MS SAF Position Statement on Longleaf Restoration and Management
The Mississippi Society of American Foresters (MS SAF) supports the restoration and maintenance of longleaf pine on appropriate sites in the Gulf Coastal Plain of Mississippi.
In presettlement times, fire was an important component of the ecosystem and, as a result, longleaf pine forests occupied an estimated 60 million acres (and may have occurred in mixed stands on another 30 million acres). This ecosystem declined dramatically for a variety of reasons to less than approximately 3.5 million fragmented acres (96% decline). According to a 2006 inventory, Mississippi now has less than 210,000 acres of natural longleaf pine stands. More than half (52%) of the total longleaf acreage in Mississippi is held by private, nonindustrial forest landowners.
Although the overstory is dominated by longleaf pine, this ecosystem has one of the richest species diversity outside of the Tropics. The decline of longleaf pine has contributed to the threatened or endangered status of 26 federally listed plant and seven wildlife species, including the red-cockaded woodpecker and gopher tortoise keystone species.

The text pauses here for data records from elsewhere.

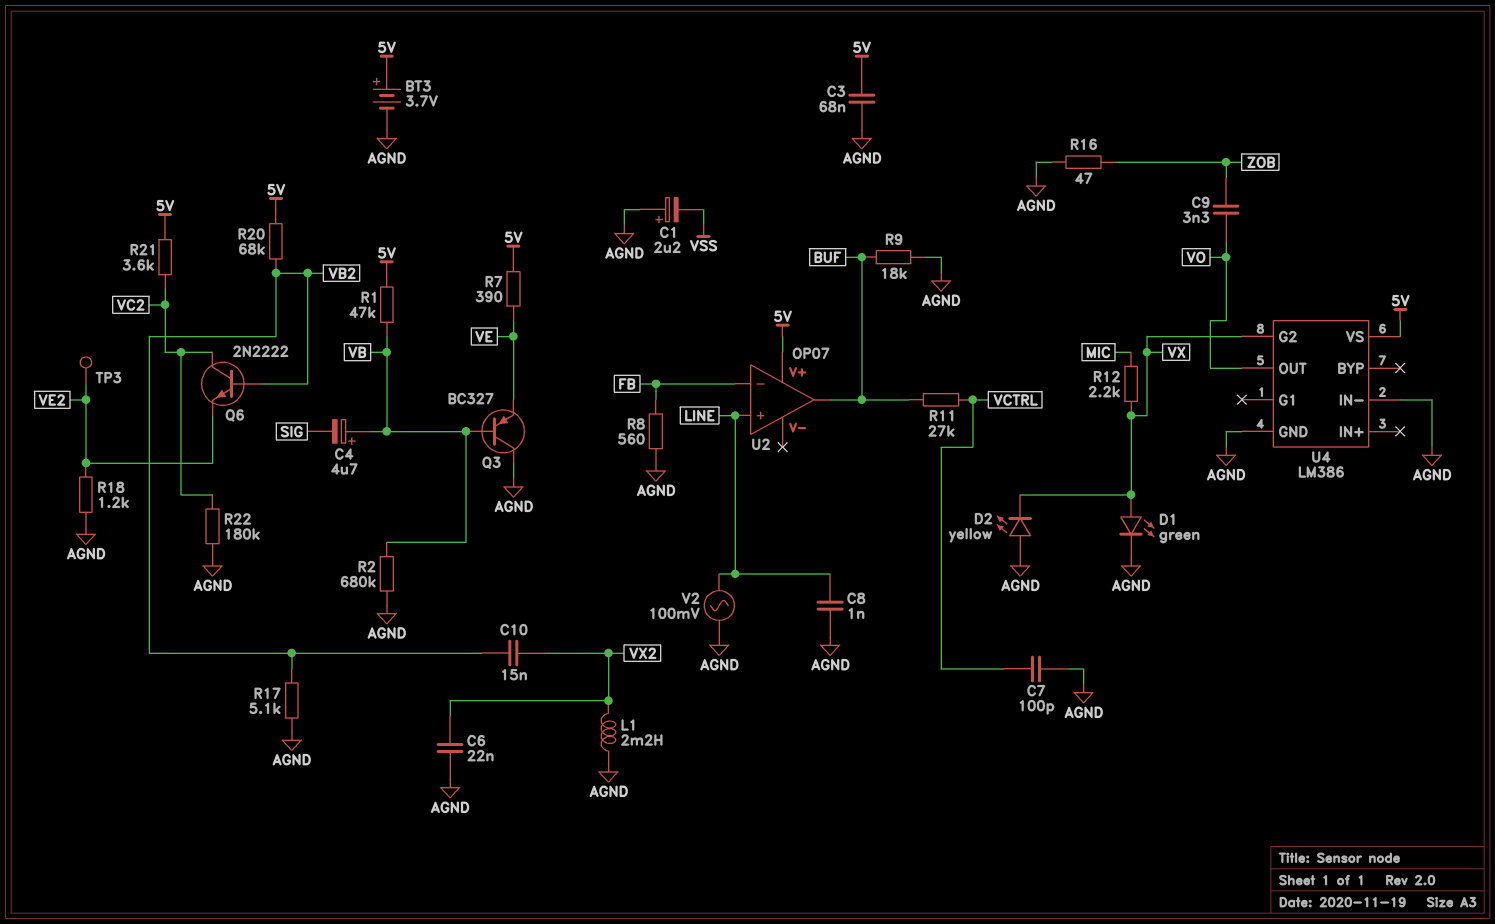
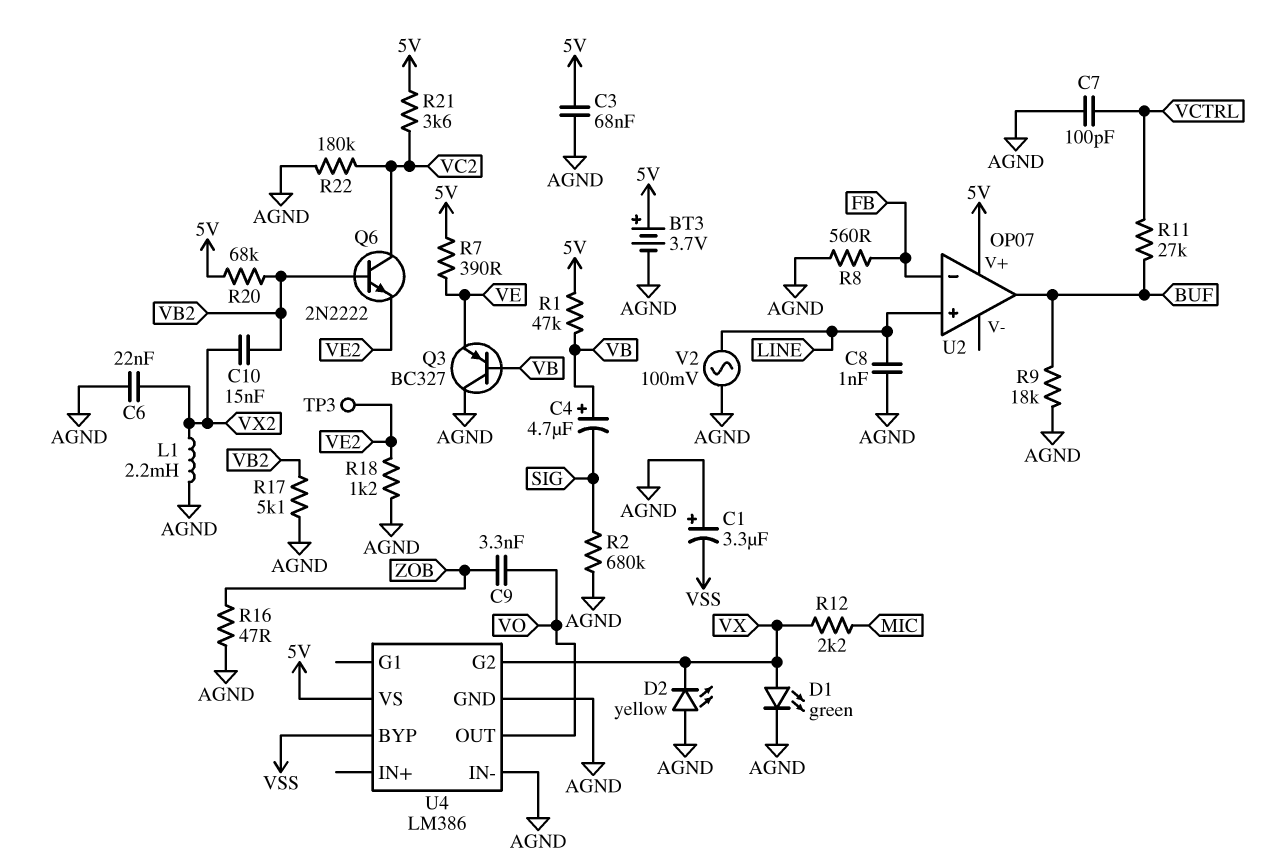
C1: 2.2uF (plus AGND, minus VSS) -> 3.3uF (plus AGND, minus VSS)
R2: 680k (AGND, VB) -> 680k (AGND, SIG)
U4 pin BYP: none -> VSS

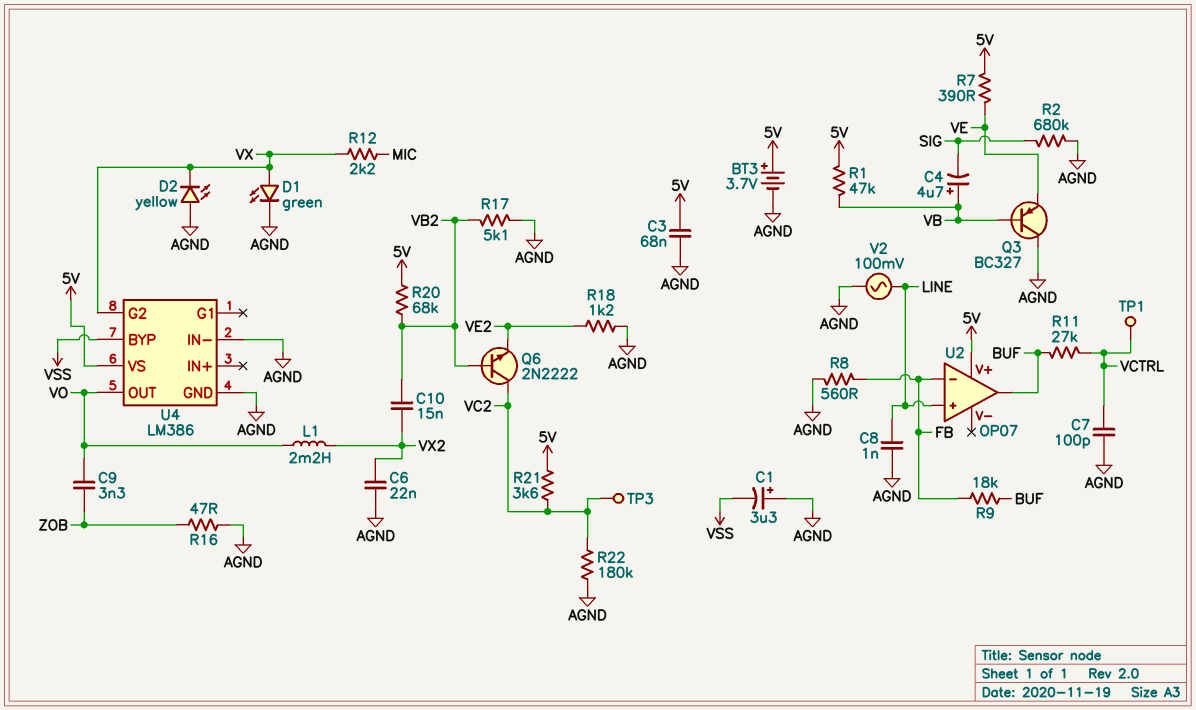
L1: 2.2mH (AGND, VX2) -> 2.2mH (VO, VX2)
R9: 18k (AGND, BUF) -> 18k (BUF, FB)
TP1: none -> test point (VCTRL)
TP3: test point (VE2) -> test point (VC2)

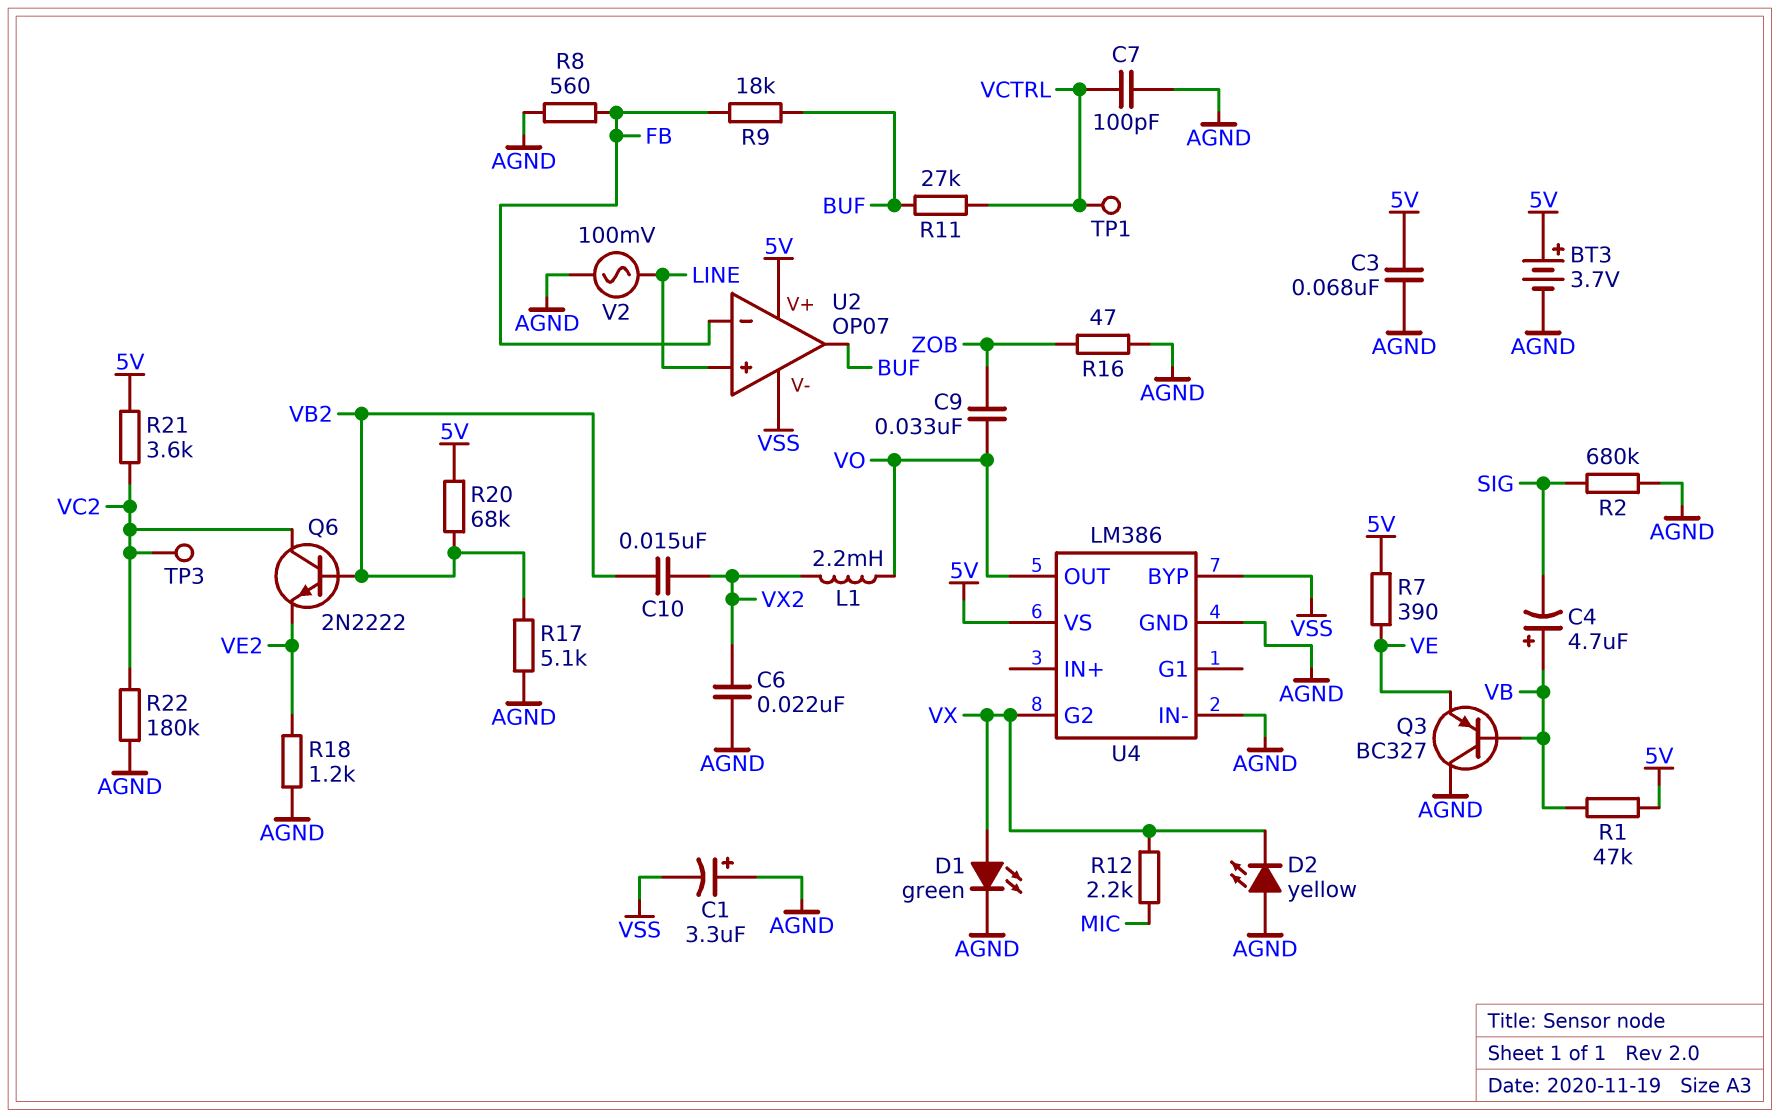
C8: 1nF (AGND, LINE) -> none
C9: 3.3nF (VO, ZOB) -> 33nF (VO, ZOB)
U2 pin V-: none -> VSS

Restoration is defined as "an intentional activity that initiates or accelerates the recovery of an ecosystem with respect to its health, integrity, and sustainability". Restoration is complete when the ecosystem will sustain itself structurally and functionally. When there are no seed trees present, restoration can be initiated by either direct seeding or by planting nursery grown seedlings.
Investment in longleaf pine production may produce attractive financial returns from sawtimber and pulpwood. Since longleaf pine has a tall, straight form, it is ideal for producing high-valued poles. Longleaf pine straw, preferred over other varieties of pine, can be quite profitable.
Longleaf pine is more resistant to most diseases and insects, than other southern pine species. Longleaf pine has more wind resistance than other pine species, an important factor to consider in hurricane prone areas. Longleaf grows well on sandy soils, is fire resistant, and actually thrives from periodic fires. Well-managed stands of longleaf pine are aesthetically pleasing due to its park-like appearance.
Government and Non-Government Incentives
Most potential longleaf pine sites are located on private land. Private landowners have a wide array of federal and/or state financial incentives available to them for longleaf restoration and maintenance, including long-term management for legacy, recreation, wildlife, and timber income.
Originally adopted by the Mississippi Society of American Foresters (MS SAF) on November 14, 2007, revised March 20, 2012. This statement will expire December 31, 2017, unless revised by the MS SAF.